# so ladies, how do I break the news?



## lostandfound2012 (Apr 23, 2012)

so my partner has been so far great to me, but i have been even greater to her with her situation and what I have to put up with. but thats ok. I do love her, really do.

I however did lie about my age only by 2 years. why? well its a long story but rather because of where I live and how people are. always quick to judge, always to put me down and ever give me a chance to do anything. I am actually far more intelligent and mature than the people of my real age and who are younger and even older than me!

thats why because I dont want the same crap to happen over and over where just because I am of a certain age or height, I get judged. I have always always had that. 

how do I break the news to her? 

it is common knowledge though, that women always lie about their age when dating


----------



## one_strange_otter (Aug 26, 2008)

I fail to recognize how 2 years matters unless the two years mean 16 instead of 18 or 19 instead of 21.......

Regardless, you lied....but depending on how far you are into your relationship she may not care. But guaranteed she will doubt other things about you and question their validity....


----------



## Mavash. (Jan 26, 2012)

lostandfound2012 said:


> it is common knowledge though, that women always lie about their age when dating


No it's not common knowledge that women lie when dating.

Most women are confident without having to pretend to be something they are not.


----------



## bkaydezz (Jul 9, 2012)

i think the problem here is that you worry to much about what others think...are you living up to their expectations, or your own?
you dont need to lie about your age. how do you know that she wouldnt have accepted you regardless of that? but one strange otter is right. she will question you now about other things.

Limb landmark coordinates
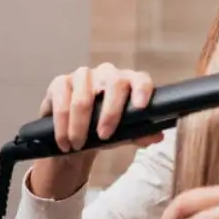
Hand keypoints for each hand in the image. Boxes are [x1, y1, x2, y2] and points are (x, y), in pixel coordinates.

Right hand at [39, 62, 164, 153]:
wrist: (75, 133)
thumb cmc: (106, 127)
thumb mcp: (124, 134)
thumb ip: (140, 134)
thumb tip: (157, 137)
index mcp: (130, 82)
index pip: (141, 80)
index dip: (142, 90)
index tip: (141, 106)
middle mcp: (108, 73)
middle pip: (114, 84)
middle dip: (110, 114)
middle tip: (104, 136)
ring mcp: (83, 75)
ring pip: (84, 98)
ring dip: (80, 126)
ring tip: (77, 146)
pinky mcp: (60, 82)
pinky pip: (61, 102)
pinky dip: (62, 126)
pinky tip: (64, 140)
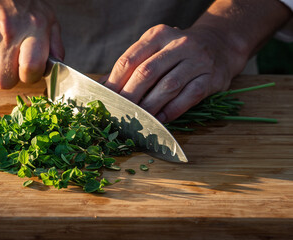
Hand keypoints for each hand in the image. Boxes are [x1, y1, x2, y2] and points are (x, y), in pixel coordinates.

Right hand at [0, 0, 63, 88]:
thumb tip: (56, 67)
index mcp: (34, 28)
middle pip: (5, 81)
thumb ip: (55, 45)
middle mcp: (8, 33)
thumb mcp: (47, 17)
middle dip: (10, 76)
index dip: (30, 76)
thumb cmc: (22, 3)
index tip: (30, 70)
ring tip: (0, 48)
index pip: (30, 69)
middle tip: (13, 63)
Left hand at [103, 24, 246, 122]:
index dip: (115, 82)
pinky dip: (172, 110)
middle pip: (146, 72)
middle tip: (120, 113)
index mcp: (157, 35)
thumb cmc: (178, 51)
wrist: (221, 44)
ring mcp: (197, 60)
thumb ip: (133, 64)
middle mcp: (178, 44)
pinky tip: (161, 119)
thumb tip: (105, 86)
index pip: (130, 59)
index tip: (107, 99)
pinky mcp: (212, 77)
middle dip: (130, 96)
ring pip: (168, 86)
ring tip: (138, 119)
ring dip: (150, 106)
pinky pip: (189, 97)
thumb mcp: (155, 48)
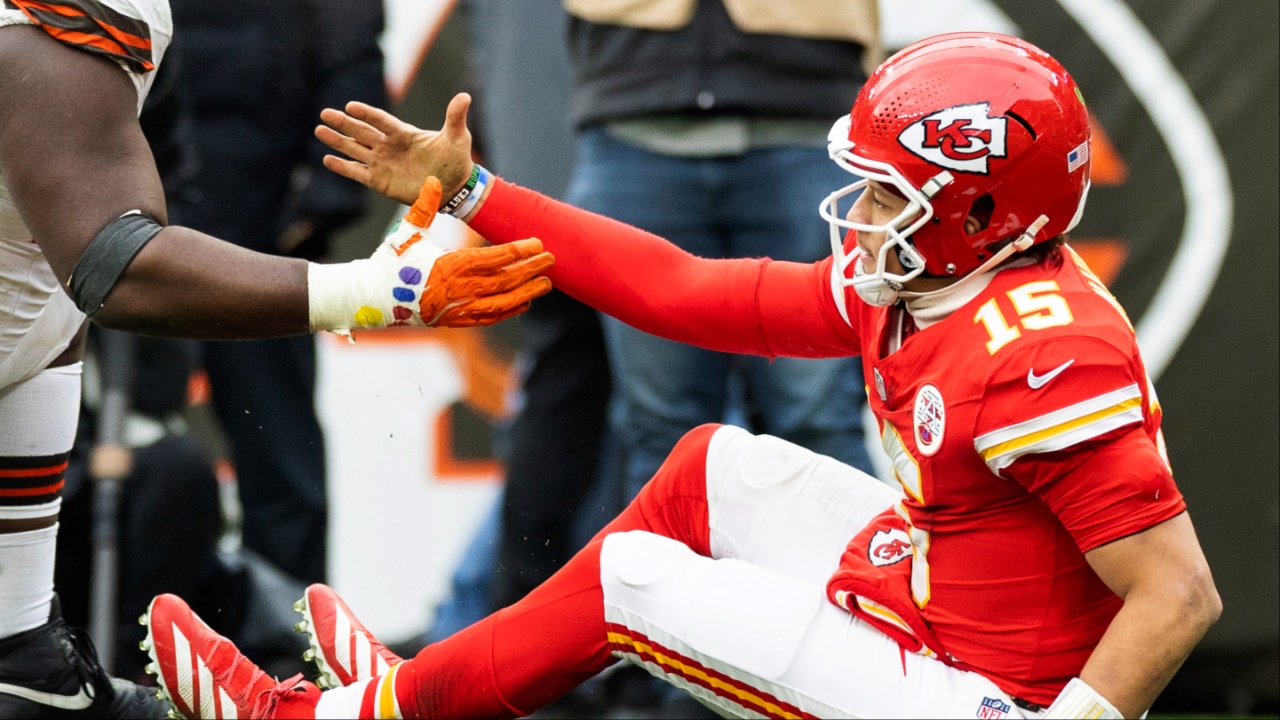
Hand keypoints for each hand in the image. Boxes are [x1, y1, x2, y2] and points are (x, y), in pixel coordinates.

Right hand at [309, 177, 553, 334]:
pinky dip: (508, 311)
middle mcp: (457, 290)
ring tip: (546, 284)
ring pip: (501, 302)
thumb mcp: (406, 232)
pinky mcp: (454, 321)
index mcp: (449, 265)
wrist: (372, 297)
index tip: (537, 243)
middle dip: (530, 270)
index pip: (494, 259)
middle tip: (552, 260)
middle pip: (504, 281)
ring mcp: (457, 308)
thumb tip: (435, 179)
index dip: (519, 251)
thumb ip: (424, 206)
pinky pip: (488, 318)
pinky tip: (524, 303)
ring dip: (526, 293)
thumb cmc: (390, 261)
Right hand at [316, 94, 475, 206]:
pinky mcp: (379, 181)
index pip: (381, 121)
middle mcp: (388, 146)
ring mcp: (382, 163)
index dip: (367, 114)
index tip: (351, 107)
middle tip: (324, 114)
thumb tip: (465, 96)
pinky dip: (343, 167)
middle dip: (343, 124)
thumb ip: (455, 117)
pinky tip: (327, 159)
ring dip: (337, 141)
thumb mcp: (457, 137)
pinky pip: (357, 172)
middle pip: (362, 132)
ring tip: (319, 130)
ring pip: (355, 149)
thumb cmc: (456, 160)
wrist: (453, 188)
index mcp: (404, 133)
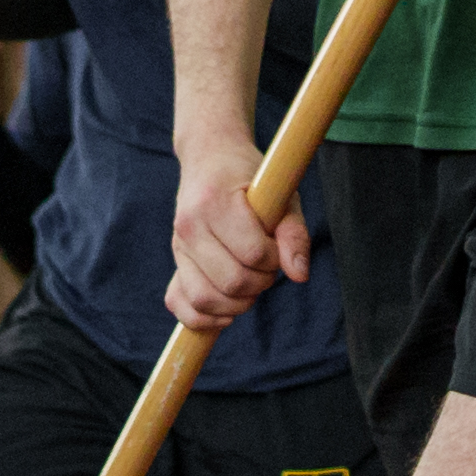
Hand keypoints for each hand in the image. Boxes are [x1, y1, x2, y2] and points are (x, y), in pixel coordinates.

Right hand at [166, 139, 311, 329]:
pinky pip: (179, 303)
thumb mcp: (281, 195)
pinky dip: (203, 317)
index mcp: (215, 202)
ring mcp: (178, 245)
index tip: (277, 246)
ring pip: (205, 299)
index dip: (274, 258)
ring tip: (251, 284)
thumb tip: (299, 275)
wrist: (210, 158)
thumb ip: (294, 234)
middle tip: (267, 265)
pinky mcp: (175, 260)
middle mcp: (190, 225)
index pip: (253, 253)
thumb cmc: (252, 177)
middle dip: (260, 282)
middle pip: (232, 281)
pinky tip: (225, 310)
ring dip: (237, 303)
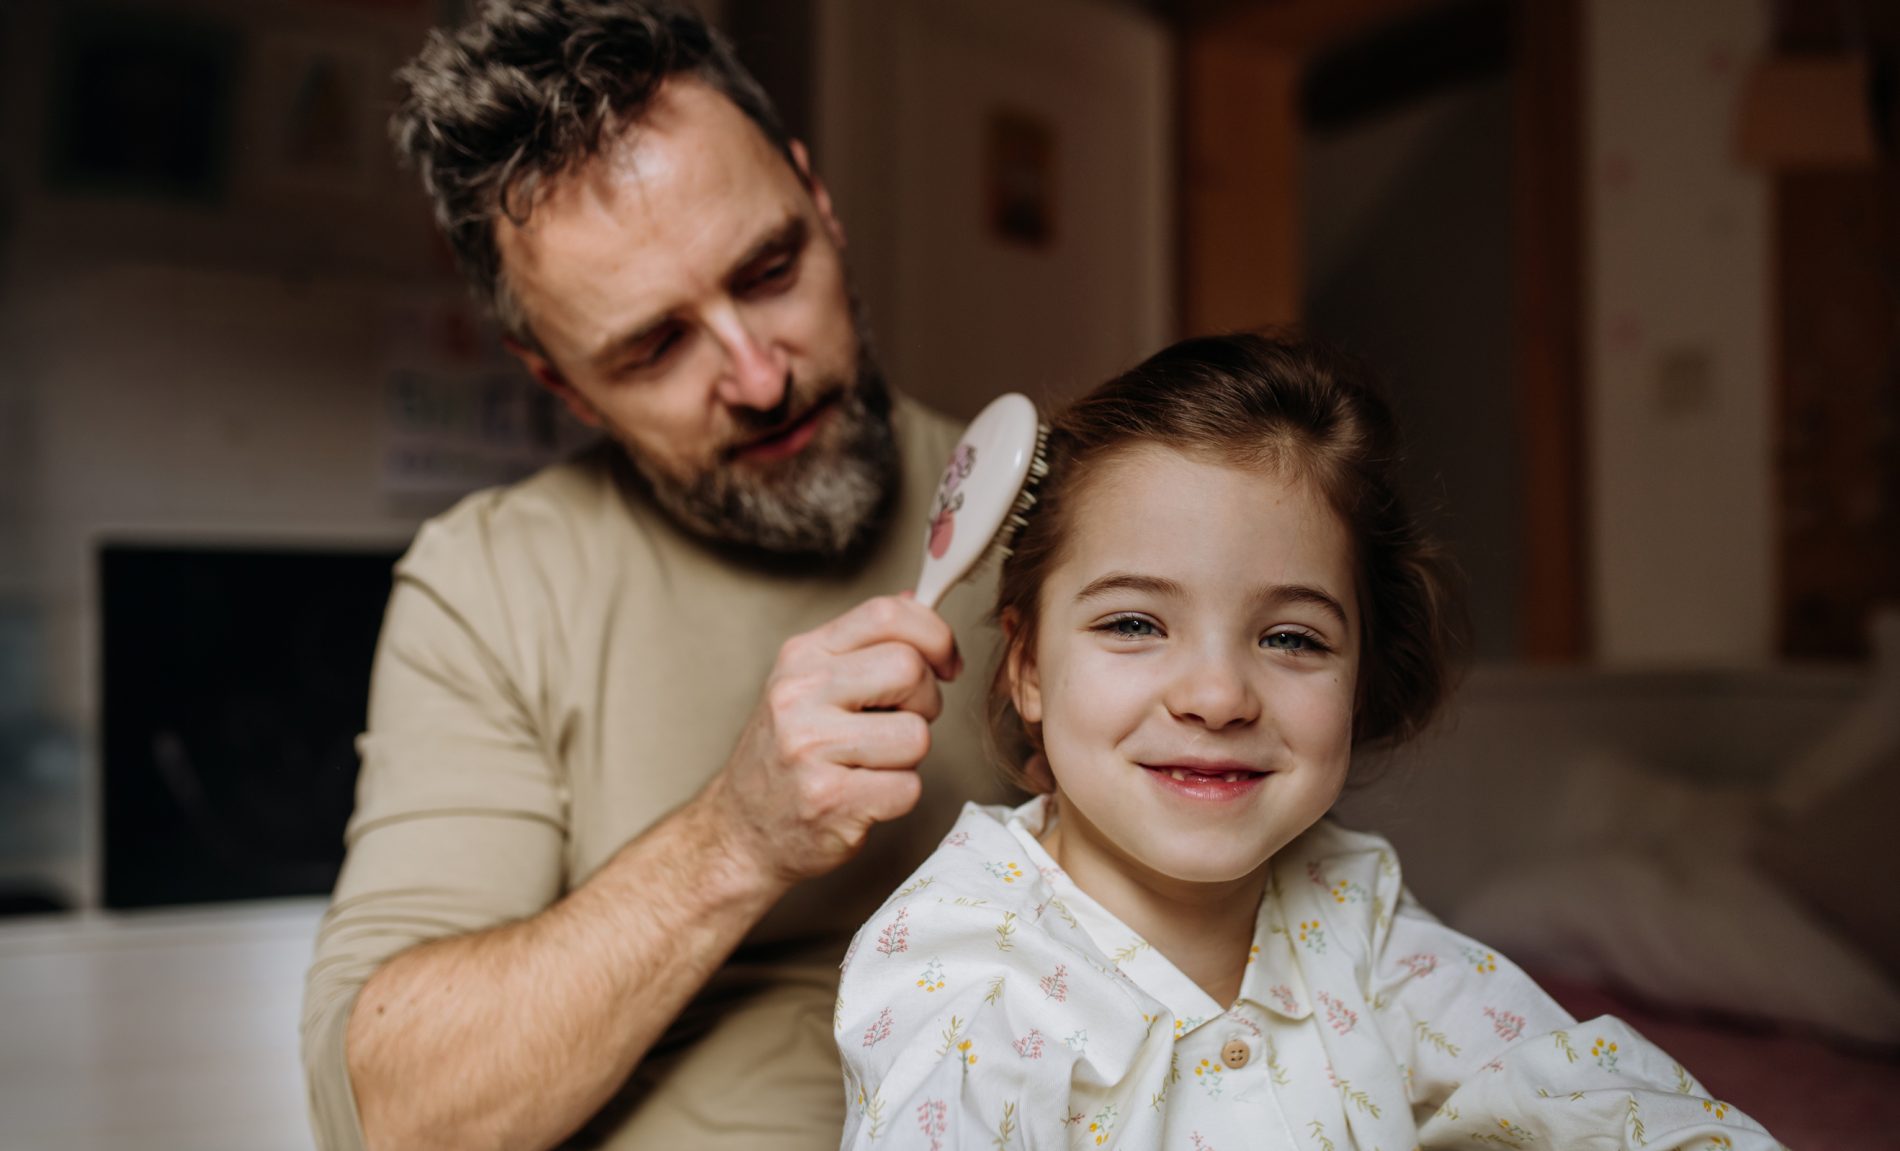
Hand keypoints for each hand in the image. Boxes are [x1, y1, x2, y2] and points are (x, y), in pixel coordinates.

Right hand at [705, 594, 961, 884]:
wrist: (742, 831)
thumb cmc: (788, 755)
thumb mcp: (809, 684)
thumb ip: (861, 644)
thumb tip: (914, 601)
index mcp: (802, 656)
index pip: (886, 614)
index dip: (935, 635)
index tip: (945, 664)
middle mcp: (800, 693)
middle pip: (910, 669)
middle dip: (926, 701)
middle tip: (901, 722)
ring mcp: (810, 747)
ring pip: (916, 735)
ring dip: (910, 756)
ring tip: (873, 763)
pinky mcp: (829, 799)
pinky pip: (908, 788)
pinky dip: (898, 796)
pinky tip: (865, 796)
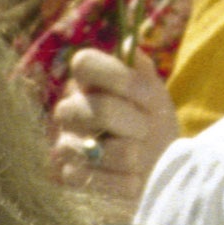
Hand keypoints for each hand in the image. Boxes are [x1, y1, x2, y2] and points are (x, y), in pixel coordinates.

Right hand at [48, 47, 173, 216]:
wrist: (158, 173)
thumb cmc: (154, 128)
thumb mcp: (155, 96)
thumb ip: (141, 69)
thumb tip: (128, 42)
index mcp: (88, 83)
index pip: (85, 63)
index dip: (120, 78)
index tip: (148, 96)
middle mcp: (70, 110)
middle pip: (98, 109)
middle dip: (134, 123)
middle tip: (146, 131)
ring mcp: (66, 144)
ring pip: (99, 148)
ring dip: (132, 155)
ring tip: (140, 157)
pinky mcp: (69, 178)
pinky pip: (95, 179)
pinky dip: (124, 182)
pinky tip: (133, 180)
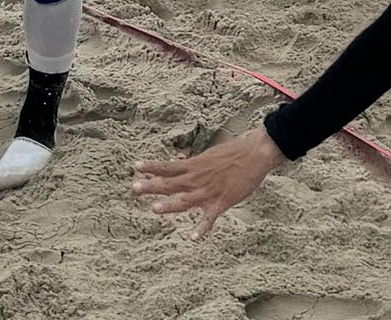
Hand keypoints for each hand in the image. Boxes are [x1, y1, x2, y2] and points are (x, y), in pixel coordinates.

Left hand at [133, 125, 284, 234]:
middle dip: (152, 186)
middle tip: (134, 188)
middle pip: (171, 183)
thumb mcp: (210, 155)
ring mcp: (209, 191)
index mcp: (195, 165)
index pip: (168, 166)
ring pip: (185, 199)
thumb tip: (181, 161)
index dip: (152, 167)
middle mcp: (198, 178)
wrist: (256, 154)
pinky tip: (193, 238)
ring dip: (170, 205)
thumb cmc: (234, 153)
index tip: (135, 167)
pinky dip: (202, 228)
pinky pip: (209, 217)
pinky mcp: (222, 201)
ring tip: (154, 209)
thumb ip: (195, 163)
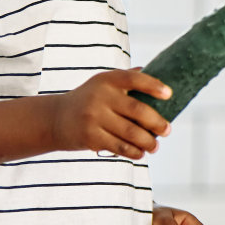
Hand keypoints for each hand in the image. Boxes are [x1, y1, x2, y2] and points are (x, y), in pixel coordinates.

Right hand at [50, 68, 172, 159]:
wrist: (55, 118)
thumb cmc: (88, 99)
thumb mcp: (102, 83)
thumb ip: (126, 77)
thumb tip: (153, 70)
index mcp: (107, 80)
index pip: (134, 79)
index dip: (153, 86)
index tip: (169, 94)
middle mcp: (100, 96)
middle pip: (137, 110)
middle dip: (157, 123)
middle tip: (168, 131)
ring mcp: (94, 117)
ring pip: (130, 132)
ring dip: (148, 142)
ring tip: (156, 146)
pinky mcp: (90, 137)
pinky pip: (119, 146)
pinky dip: (133, 152)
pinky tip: (140, 153)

--- TO DO ---
Could you carry on the forum thread about lying about one's age, starting right after its last post? The lines are independent of the forum thread about lying about one's age.

--- TASK RESPONSE ---
----------



## DayDream (May 25, 2011)

one_strange_otter said:


> I fail to recognize how 2 years matters unless the two years mean 16 instead of 18 or 19 instead of 21.......
> 
> Regardless, you lied....but depending on how far you are into your relationship she may not care. But guaranteed she will doubt other things about you and question their validity....


:iagree:

Age stops making a difference after the age of, say, 18? How old are you, 12?


----------



## I'mInLoveWithMyHubby (Nov 7, 2011)

Wow, lying is never good. You better break it to her ASAP. The longer you wait, the worse it will be. 

You simply can not start a relationship with lies, ever. Even the simplest smallest lies can lead to trust issues. You should of been honest and upfront from the start.

Good luck. It depends how forgiving she is as far is how she'll handle it, but the longer you wait the worse off you'll be for sure!


----------



## lostandfound2012 (Apr 23, 2012)

thanks. 
well I have to disagree on a level that women DO lie about their age. they even admit it! so please, who says they dont is a liar 

but seriously, I kind of said to her that I have something to confess and she said:



> I want you to be able to feel you can tell me things. At times I feel like you are holding back in our conversations. I want you to feel comfortable taking to me. After all I rant a lot and you always listen, I don't want this to be one sided. Please talk to me open and honest. Hope your having a good afternoon.
> 
> Miss you bunches!!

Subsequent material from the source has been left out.